Provided text ▸
========================================

Honors English Language Arts
On-Line for the 2021-2022 School Year
Teacher: Ty Stewart
I will begin accepting applications on Feb. 1, 2021.
Course Description: English Language Arts is a highly interactive class that will push students to become critical readers, confident writers, and nuanced thinkers. It will be rigorous and demanding, but still fun. Learning is serious business, but that doesn't mean we always have to be serious while doing it!
The class will require a lot of reading, and it will expose students to a wide range of genres, authors and writing styles. In a typical week, students should expect to read and discuss 40 - 60 pages. Students will read both imaginative literature (novels, short stories, poetry and drama) and non-fiction (essays, memoir, and journalism). We'll discuss texts both old and new, though our emphasis will be on writings from the 20th and 21st centuries. Students should be prepared for readings that will challenge them. While I try to avoid assigning anything explicit, gratuitous or vulgar, our texts will sometimes feature difficult themes and subjects. Above all, I select books and essays that reward deep engagement and critical analysis. They won't always be "fun" per se, but I promise they will be thought-provoking.
While our focus is the written word, my class takes an expansive view of "language arts." We'll examine the connections between literature and the visual arts. We'll consider how English talks to other academic fields like science and history. And we'll analyze a diverse range of media, from film to comic books.

========================================

Provided data ▸
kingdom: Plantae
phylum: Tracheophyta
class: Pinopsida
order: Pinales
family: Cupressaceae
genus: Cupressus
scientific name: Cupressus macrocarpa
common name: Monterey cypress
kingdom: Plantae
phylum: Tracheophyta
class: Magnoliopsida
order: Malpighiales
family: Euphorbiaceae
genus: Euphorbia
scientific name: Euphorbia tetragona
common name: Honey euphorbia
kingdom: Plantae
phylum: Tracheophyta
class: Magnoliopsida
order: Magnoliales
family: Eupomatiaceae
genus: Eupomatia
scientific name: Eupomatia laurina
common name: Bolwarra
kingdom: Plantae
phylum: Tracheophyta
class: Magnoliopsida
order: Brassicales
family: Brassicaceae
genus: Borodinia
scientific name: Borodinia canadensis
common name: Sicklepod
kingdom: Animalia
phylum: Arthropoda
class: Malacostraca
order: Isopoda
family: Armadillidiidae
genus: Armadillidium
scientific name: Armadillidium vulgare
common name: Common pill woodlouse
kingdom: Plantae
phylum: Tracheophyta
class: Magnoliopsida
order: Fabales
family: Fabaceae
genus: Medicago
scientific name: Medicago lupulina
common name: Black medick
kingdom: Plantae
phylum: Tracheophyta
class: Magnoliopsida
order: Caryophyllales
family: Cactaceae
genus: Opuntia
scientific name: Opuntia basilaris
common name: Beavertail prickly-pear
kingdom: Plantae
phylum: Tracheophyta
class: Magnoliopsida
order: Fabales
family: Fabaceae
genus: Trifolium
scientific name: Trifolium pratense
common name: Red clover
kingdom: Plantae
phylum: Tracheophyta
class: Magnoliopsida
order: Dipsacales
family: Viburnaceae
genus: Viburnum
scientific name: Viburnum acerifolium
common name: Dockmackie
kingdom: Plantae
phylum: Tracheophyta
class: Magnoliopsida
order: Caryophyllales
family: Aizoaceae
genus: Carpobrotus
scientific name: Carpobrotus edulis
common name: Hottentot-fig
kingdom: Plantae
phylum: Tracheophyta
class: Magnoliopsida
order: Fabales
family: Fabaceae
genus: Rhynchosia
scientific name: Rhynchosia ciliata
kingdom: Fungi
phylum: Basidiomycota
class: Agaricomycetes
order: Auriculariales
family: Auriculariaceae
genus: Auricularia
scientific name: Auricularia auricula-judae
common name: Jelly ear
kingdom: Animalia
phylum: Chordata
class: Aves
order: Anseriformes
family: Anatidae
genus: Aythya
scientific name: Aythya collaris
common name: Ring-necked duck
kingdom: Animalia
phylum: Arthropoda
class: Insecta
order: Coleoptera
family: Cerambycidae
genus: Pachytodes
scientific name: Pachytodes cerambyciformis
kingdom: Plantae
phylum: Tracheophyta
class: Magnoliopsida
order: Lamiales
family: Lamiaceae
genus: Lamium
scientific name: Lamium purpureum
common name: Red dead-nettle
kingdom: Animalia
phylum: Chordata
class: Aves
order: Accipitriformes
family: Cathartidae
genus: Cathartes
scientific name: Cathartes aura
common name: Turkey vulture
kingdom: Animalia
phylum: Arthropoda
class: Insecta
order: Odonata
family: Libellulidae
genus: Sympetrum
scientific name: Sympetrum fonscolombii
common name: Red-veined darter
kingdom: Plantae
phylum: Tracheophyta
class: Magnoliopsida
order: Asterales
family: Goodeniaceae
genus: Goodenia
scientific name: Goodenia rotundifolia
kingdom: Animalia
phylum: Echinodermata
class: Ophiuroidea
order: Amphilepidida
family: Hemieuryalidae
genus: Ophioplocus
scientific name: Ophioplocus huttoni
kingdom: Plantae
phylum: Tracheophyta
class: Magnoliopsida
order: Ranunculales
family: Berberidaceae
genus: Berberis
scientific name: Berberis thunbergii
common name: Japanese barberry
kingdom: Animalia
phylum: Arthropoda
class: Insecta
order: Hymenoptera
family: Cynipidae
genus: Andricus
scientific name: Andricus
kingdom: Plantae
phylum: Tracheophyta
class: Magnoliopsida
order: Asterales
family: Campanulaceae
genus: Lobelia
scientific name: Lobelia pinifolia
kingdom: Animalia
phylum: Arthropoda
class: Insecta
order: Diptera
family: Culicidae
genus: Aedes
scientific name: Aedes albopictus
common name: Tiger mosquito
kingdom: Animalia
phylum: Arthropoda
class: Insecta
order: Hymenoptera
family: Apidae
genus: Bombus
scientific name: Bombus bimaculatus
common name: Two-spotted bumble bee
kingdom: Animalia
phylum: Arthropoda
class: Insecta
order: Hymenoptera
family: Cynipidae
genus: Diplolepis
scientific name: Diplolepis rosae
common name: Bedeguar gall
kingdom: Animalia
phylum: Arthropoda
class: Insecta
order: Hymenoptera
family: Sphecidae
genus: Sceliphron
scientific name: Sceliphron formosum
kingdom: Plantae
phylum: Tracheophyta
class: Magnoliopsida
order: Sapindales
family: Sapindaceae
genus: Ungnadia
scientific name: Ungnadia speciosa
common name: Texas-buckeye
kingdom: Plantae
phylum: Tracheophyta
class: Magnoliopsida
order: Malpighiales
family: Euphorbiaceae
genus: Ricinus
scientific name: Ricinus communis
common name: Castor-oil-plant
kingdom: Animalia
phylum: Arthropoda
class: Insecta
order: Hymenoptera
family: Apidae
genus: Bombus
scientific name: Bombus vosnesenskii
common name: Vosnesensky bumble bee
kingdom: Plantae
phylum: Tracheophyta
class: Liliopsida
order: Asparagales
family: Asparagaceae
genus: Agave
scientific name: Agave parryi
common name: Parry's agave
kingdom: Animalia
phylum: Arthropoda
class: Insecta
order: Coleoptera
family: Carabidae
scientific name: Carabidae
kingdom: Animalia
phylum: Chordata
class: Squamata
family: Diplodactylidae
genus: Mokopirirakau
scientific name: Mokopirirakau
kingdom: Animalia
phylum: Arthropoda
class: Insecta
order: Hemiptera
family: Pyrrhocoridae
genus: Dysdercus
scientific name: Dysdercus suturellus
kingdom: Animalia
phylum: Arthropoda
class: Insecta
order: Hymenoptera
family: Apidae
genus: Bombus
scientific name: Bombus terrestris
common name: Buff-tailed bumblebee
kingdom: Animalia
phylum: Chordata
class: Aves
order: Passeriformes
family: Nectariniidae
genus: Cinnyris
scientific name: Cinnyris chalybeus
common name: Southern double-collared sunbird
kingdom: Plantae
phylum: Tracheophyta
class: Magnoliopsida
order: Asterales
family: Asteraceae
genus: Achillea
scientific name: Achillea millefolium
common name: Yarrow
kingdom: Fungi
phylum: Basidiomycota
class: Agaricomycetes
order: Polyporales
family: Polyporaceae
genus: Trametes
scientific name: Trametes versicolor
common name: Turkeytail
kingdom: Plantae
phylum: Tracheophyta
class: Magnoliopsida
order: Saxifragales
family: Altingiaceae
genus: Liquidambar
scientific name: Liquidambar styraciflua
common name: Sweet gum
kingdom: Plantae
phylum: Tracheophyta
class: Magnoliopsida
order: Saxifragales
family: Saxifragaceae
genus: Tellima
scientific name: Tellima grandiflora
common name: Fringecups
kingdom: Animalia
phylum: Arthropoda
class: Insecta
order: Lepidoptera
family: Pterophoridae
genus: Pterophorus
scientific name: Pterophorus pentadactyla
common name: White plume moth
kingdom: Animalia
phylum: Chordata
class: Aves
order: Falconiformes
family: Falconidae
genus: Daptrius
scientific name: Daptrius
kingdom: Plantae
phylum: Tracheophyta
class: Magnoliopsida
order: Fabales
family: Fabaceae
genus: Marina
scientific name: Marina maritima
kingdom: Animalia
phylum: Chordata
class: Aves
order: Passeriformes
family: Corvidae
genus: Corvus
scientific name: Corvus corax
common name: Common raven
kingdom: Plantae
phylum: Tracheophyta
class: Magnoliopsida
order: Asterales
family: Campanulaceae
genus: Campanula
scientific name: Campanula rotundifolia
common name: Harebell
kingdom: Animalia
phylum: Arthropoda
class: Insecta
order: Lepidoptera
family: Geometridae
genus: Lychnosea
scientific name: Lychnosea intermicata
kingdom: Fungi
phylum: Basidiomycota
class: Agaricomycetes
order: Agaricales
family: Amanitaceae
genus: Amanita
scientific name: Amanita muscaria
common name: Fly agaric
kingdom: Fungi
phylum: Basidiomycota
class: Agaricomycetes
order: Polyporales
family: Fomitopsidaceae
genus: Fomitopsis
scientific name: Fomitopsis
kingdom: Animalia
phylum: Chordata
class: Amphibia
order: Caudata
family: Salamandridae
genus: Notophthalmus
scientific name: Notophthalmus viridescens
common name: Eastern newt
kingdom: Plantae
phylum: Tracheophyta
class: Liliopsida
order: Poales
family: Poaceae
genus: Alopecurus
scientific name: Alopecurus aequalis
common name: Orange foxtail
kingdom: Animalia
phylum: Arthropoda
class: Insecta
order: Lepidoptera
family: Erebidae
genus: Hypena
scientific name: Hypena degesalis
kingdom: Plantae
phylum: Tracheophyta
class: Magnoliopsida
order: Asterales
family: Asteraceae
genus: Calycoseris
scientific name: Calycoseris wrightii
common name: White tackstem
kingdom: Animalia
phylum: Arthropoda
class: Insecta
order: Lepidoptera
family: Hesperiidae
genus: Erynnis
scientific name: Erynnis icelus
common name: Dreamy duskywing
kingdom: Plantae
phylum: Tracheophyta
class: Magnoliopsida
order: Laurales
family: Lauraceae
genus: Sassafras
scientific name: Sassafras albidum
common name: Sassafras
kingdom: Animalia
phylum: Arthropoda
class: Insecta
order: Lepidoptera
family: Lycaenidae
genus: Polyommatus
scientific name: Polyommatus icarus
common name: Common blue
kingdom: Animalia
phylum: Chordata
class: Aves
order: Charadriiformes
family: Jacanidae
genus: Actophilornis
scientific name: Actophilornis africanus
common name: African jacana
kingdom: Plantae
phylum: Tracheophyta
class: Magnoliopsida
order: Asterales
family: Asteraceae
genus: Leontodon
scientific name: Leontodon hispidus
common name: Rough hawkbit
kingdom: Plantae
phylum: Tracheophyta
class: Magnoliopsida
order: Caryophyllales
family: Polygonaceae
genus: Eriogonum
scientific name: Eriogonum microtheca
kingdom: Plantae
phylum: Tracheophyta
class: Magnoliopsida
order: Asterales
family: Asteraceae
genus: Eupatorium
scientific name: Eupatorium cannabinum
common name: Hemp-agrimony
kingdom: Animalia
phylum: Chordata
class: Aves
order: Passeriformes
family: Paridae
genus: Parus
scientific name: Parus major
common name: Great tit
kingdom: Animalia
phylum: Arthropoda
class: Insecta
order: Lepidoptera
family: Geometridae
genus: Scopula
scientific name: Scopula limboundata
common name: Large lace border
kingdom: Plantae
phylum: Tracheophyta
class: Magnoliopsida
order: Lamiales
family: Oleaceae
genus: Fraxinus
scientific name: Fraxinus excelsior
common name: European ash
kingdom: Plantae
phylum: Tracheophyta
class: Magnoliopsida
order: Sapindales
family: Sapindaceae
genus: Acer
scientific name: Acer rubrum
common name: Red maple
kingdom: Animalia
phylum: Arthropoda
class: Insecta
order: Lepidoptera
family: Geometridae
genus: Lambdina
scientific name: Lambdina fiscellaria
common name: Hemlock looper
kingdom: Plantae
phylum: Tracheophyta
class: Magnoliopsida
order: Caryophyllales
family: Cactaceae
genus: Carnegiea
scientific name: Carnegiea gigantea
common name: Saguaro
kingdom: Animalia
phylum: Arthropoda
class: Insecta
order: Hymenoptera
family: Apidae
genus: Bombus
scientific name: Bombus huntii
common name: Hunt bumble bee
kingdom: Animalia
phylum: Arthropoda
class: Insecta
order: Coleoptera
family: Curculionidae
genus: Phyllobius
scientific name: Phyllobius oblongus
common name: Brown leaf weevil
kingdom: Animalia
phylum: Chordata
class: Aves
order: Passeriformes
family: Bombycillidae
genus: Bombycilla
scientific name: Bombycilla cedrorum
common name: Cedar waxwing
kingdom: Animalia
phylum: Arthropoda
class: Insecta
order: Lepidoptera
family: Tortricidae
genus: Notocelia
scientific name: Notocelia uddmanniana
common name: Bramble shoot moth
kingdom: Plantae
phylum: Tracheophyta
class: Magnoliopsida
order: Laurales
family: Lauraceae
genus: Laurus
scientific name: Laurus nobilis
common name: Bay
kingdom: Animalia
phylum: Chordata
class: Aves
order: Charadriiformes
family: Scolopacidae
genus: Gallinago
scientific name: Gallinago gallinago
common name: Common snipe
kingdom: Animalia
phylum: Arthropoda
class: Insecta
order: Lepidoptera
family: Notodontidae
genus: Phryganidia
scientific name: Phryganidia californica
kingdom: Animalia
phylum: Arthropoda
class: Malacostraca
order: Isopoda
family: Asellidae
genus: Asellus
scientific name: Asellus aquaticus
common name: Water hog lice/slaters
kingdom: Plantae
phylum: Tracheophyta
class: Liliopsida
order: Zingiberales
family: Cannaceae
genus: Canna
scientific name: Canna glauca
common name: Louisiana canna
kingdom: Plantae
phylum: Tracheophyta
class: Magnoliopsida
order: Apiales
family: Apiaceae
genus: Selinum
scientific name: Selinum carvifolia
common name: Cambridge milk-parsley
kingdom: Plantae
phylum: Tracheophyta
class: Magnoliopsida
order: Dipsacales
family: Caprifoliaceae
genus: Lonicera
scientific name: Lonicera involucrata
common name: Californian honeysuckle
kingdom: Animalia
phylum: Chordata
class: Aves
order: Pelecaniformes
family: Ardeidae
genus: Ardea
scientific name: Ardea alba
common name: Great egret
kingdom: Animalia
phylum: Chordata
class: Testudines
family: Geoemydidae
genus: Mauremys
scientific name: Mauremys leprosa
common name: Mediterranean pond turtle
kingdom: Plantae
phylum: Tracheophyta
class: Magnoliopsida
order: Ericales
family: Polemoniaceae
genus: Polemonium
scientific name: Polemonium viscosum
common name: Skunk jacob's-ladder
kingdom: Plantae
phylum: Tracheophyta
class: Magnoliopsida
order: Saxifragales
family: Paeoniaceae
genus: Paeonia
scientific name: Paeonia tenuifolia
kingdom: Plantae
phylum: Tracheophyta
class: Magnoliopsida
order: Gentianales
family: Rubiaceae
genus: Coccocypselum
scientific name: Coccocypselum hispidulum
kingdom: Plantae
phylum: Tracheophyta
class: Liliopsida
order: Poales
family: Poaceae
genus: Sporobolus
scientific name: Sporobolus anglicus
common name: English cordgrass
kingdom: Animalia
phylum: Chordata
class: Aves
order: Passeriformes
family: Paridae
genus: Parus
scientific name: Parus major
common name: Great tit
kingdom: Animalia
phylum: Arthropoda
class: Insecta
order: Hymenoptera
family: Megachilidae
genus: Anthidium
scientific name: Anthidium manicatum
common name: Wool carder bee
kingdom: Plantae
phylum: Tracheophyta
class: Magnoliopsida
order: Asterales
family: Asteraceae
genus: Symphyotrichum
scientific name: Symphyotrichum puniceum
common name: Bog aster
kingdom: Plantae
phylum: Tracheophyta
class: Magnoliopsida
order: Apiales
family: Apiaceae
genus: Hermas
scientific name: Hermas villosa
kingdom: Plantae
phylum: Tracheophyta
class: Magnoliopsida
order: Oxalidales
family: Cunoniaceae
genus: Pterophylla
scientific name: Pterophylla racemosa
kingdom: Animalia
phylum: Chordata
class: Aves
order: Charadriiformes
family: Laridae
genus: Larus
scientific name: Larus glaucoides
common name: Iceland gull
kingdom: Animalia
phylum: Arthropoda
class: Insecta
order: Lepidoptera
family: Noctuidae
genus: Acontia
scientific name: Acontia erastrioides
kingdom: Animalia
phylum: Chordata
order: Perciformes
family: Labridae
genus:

========================================

Work instructions ▸
A. In the Honors English course description, how many pages should students expect to read and discuss in a typical week?
B. Reproduce the Honors English course description from "While our focus" up to and including "to comic books.".
C. Carry the Honors English course description further, picking up after its last sentence.

Answer set ▸
A. 40 to 60 pages.

B.
While our focus is the written word, my class takes an expansive view of "language arts." We'll examine the connections between literature and the visual arts. We'll consider how English talks to other academic fields like science and history. And we'll analyze a diverse range of media, from film to comic books.

C.
Students will be asked to write on a regular basis. The course is designed to help prepare students for the rigors of AP-level English courses, and some assignments will reflect this. These will include informal journal posts, interactive discussions, and formal analytic essays. Students will also read and respond to daily "Morning Messages," which is how I introduce assignments and explain key concepts. Additionally, students will learn how to craft thesis statements, how to do basic research, and how to build evidence-based arguments. The key to good writing is rewriting, and we'll do a lot of that too; almost every essay will go through at least two drafts, giving students the chance to practice editing and revision skills.
But hold on — not every assignment comes straight from Ye Olde English course! Students will have plenty of chances to exercise their creativity too. They’ll craft “found” and “blackout” poetry, and they’ll participate in lively debate forums. Students will write letters to their favorite authors, perform dramatic monologues, and much more. I'll ask students to make connections between coursework and their own lives. I strongly believe that students should write about what interests them, and my assignments will encourage this.
My course is also designed to help students prepare for the Scholastic Art & Writing Awards, a national competition for students. We’ll study several of the major writing categories, including critical essays; personal essay and memoir; journalism; short stories; novels; poetry; drama; and science fiction/fantasy. (You can see the full list of categories here.) The deadline for most regions falls in early December, and students will have the chance to submit some of the assignments they complete in the fall semester. I will also help ambitious students begin thinking about how to craft a “Senior Portfolio” submission.
The class will be small and very social. We often think of reading and writing as a solitary pursuits. But in my class, we'll practice these arts as communal activities. The class will emphasize discussion and peer-feedback on written assignments. Students should expect to read each other's work, learn how to offer meaningful feedback, and accept constructive critiques with grace and goodwill. While I provide guidance and structure, discussions will be largely student-driven; students will often have the chance to discuss questions about readings that THEY want to ask. Students will also organize small independent book clubs to discuss high-quality texts of their choosing.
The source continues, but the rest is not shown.